Proof: let $\Lambda$ be a collection of lines, and let $P$ be the extended two plane (the Riemann sphere). Let $P_1$ be a connected component of $P\setminus \Lambda$. Let $C$ be a small circle entirely contained in $P_1$. Let $\Phi$ be the conformal inversion of $P$ about $C$. Then by elementary properties of conformal inversion, $\Phi(\Lambda)$ is now a collection of circles in $P$. The number of connected components of $P\setminus \Phi(\Lambda)$ is the same as the number of connected components of $P\setminus \Lambda$ since $\Phi$ is continuous. So this shows that for any collection of lines, one can find a collection of circles that divides the plane into at least the same number of regions.
Remark: via the conformal inversion, all the circles in $\Phi(\Lambda)$ thus constructed pass through the center of the circle $C$. One can imagine that by perturbing one of the circles somewhat to reduce concurrency, one can increase the number of regions.
Another way to think about it is that lines can be approximated by really, really large circles. So starting with a configuration of lines, you can replace the lines with really really large circles. Then in the finite region "close" to where all the intersections are, the number of regions formed is already the same as that coming from lines. But when the circles "curve back", additional intersections can happen and that can only introduce "new" regions.
Lastly, yes, the number you derived is correct. See also this OEIS entry.
I have a partial solution excluding tangenciality, an upper bound for the setups.
Basically you can divide the relations between circles in three excluding types: inclusion, exclusion and intersection, i.e., a circle can cut other in two points, can be completely separated of other or it can be into some one.
If some circle is into the other both circles have the same property of exclusion respect to an exterior circle, i.e., $(A\cap B=\emptyset)\land (C\subset B)\implies C\cap A=\emptyset$.
Tangenciality can be thought as a particular case for inclusion or exclusion. Try to see the circles as open sets.

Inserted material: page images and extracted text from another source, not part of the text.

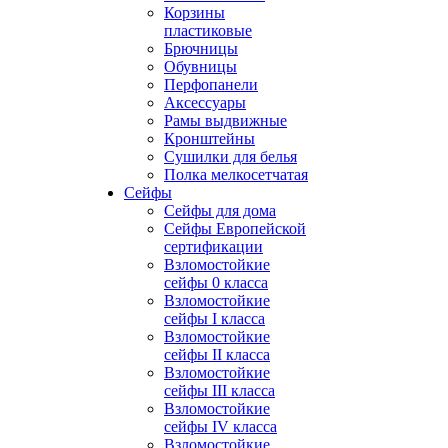
Корзины
пластиковые
Брючницы
Обувницы
Перфопанели
Аксессуары
Рамы выдвижные
Кронштейны
Сушилки для белья
Полка мелкосетчатая
Сейфы
Сейфы для дома
Сейфы Европейской
сертификации
Взломостойкие
сейфы 0 класса
Взломостойкие
сейфы I класса
Взломостойкие
сейфы II класса
Взломостойкие
сейфы III класса
Взломостойкие
сейфы IV класса
Взломостойкие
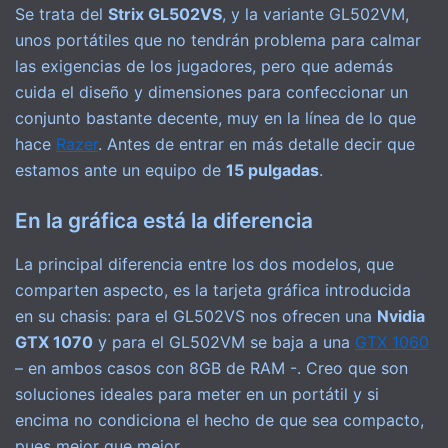
Se trata del
Strix GL502VS
, y la variante GL502VM,
unos portátiles que no tendrán problema para calmar
las exigencias de los jugadores, pero que además
cuida el diseño y dimensiones para confeccionar un
conjunto bastante decente, muy en la línea de lo que
hace
Razer
. Antes de entrar en más detalle decir que
estamos ante un equipo de
15 pulgadas
.
En la gráfica está la diferencia
La principal diferencia entre los dos modelos, que
comparten aspecto, es la tarjeta gráfica introducida
en su chasis: para el GL502VS nos ofrecen una
Nvidia
GTX 1070
y para el GL502VM se baja a una
GTX 1060
– en ambos casos con 8GB de RAM -. Creo que son
soluciones ideales para meter en un portátil y si
encima no condiciona el hecho de que sea compacto,
pues mejor que mejor.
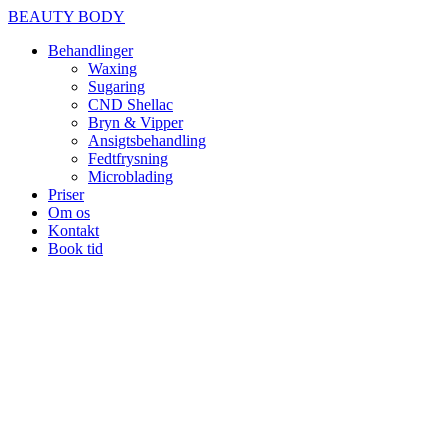
BEAUTY BODY
Behandlinger
Waxing
Sugaring
CND Shellac
Bryn & Vipper
Ansigtsbehandling
Fedtfrysning
Microblading
Priser
Om os
Kontakt
Book tid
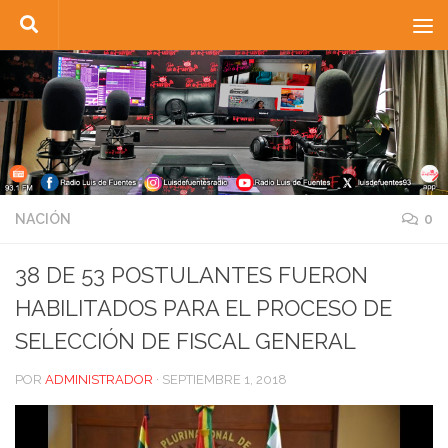
Saltar al contenido
NACIÓN
0
38 DE 53 POSTULANTES FUERON
HABILITADOS PARA EL PROCESO DE
SELECCIÓN DE FISCAL GENERAL
POR
ADMINISTRADOR
·
SEPTIEMBRE 1, 2018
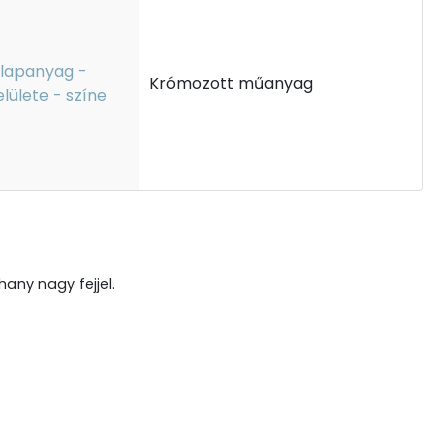
lapanyag -
Krómozott műanyag
elülete - színe
hany nagy fejjel.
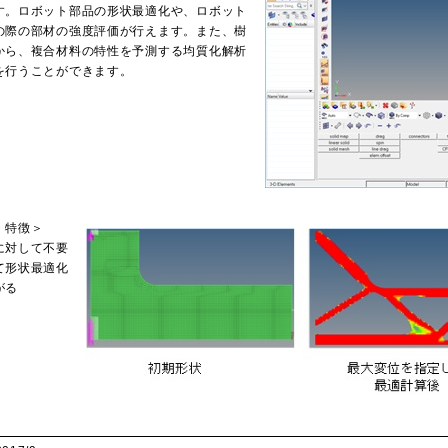
す。ロボット部品の形状最適化や、ロボット
の際の部材の強度評価が行えます。また、樹
から、複合材料の特性を予測する均質化解析
を行うことができます。
・特徴＞
に対して不要
て形状最適化
がる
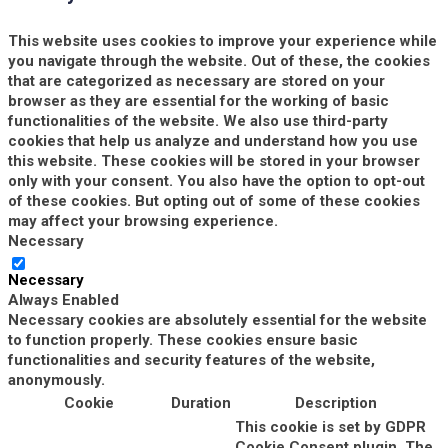
This website uses cookies to improve your experience while
you navigate through the website. Out of these, the cookies
that are categorized as necessary are stored on your
browser as they are essential for the working of basic
functionalities of the website. We also use third-party
cookies that help us analyze and understand how you use
this website. These cookies will be stored in your browser
only with your consent. You also have the option to opt-out
of these cookies. But opting out of some of these cookies
may affect your browsing experience.
Necessary
Necessary
Always Enabled
Necessary cookies are absolutely essential for the website
to function properly. These cookies ensure basic
functionalities and security features of the website,
anonymously.
Cookie
Duration
Description
This cookie is set by GDPR
Cookie Consent plugin. The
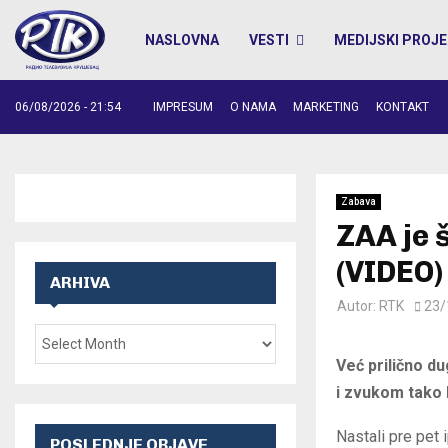
NASLOVNA
VESTI
MEDIJSKI PROJE
06/08/2026 - 21:54
IMPRESUM
O NAMA
MARKETING
KONTAKT
Zabava
ZAA je 
(VIDEO)
ARHIVA
Autor:
RTK
23/
Već prilično d
i zvukom tako 
Nastali pre pet 
POSLEDNJE OBJAVE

So the properties of inclusion or exclusion are "inherited" by subsets. I know an analogy on number theory: divisibility and co-primality. Some number can be co-prime of other OR can divide one to the other (in some direction) OR neither, this is analogous to inclusion/exclusion/intersection from before.
So I have some number N of circles and I want to characterize every circle with a number completely unique. Each number will be composed by some combination of factors.
I need, at least, one prime factor completely different for each number so I can have all numbers completely different one of each other if I want.
UPDATE:
I discovered that you need, for some setup of circles, more than just N factors. You cant express all possible configurations with just N factors, by example in a chain of circles. Example: for 3 circles, linked like a chain (one cut other in a line) you need at least $ab$, $bc$ and $cd$... so you need 4 factors for 3 circles.
I can represent a valid setup with a (0,1)-matrix, where every row represent a circle and every column represent existence of some same prime factor. So a setup of circles S are all the valid and not redundant squared (0,1)-matrix with dimension N, where N is the number of circles:
$$\mathbf{S_{N\times N}} = \left( \begin{array}{rrrr} 1 & x & \cdots & x \\ x & 1 & \cdots & x \\ \vdots & \vdots & \ddots & \vdots \\ x & x & \cdots & 1 \end{array} \right).$$
where $x\in \{0, 1\}$
A matrix S is valid if:
- It have the diagonal full of ones.
- No one row is identical to other (the circles are different circles).
But the big problem here is redundancy: a matrix is redundant to other if it is equivalent to any other trough any number of rows and columns swap.
And here is where lies the big problem to count these matrices: the classes of equivalence for a (0,1)-matrix under swaps of rows and columns is analogous to the graph isomorphism problem [1] [2].
So we have, IMO, two main strategies here: try to define some bound for these number of matrices (and if possible include tangenciality) or just evaluate these numbers trough experimentation with some statistical program like R.
In any case it seems that doesnt exist a closed form to evaluate the number of these setups with circles.
P.S.: alternatively you can represent setup of circles with a complete graph.
Best Answer
HINT: Suppose that $n$ circles divide the plane into $r_n$ regions. Now you add another circle, $C$, that non-trivially intersects each of the first $n$ circles. Start at any point on $C$ and travel around $C$; you will cross one of the other $n$ circles $2n$ times. If $p_0$ and $p_1$ are two consecutive crossings, the arc of $C$ from $p_0$ to $p_1$ divides one of the original $r_n$ regions into two smaller regions. You do this $2n$ times; how many new regions does that add? That gives you a recurrence $$r_{n+1}=r_n+\text{some simple function of }n\;,$$
and you can fairly easily turn it into an expression for $r_n$ that is just a summation. If you do it right, it’s a summation that you can evaluate pretty easily in closed form to get a formula for $r_n$. If you get stuck, mouse over the spoiler-protected block below for a further hint.